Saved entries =
++++++++++

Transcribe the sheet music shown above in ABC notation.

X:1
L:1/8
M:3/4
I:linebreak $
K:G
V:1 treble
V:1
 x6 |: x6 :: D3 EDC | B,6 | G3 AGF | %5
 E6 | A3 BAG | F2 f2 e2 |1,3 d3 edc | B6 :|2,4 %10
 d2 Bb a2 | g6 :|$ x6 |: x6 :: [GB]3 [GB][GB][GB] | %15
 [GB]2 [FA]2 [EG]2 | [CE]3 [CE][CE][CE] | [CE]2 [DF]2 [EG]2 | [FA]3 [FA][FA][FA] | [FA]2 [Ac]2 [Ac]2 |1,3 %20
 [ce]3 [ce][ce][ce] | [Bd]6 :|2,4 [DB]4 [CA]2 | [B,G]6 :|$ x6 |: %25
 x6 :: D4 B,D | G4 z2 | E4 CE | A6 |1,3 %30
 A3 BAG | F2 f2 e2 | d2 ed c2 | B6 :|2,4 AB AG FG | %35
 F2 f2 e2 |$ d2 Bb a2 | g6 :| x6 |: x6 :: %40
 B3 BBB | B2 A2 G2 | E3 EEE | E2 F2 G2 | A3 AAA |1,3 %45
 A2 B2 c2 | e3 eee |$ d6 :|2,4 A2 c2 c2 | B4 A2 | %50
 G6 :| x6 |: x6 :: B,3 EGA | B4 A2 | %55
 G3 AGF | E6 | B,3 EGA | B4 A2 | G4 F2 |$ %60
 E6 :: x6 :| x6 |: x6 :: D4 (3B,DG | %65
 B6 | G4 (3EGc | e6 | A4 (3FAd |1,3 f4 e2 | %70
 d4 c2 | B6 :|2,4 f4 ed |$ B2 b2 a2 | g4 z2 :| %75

++++++++++

EXERCISE INSTRUCTIONS = Find every line in the records above that contains the word "music", and copy each of those lines in full. Case counts.

ANSWER FOR THIS EXERCISE =
Transcribe the sheet music shown above in ABC notation.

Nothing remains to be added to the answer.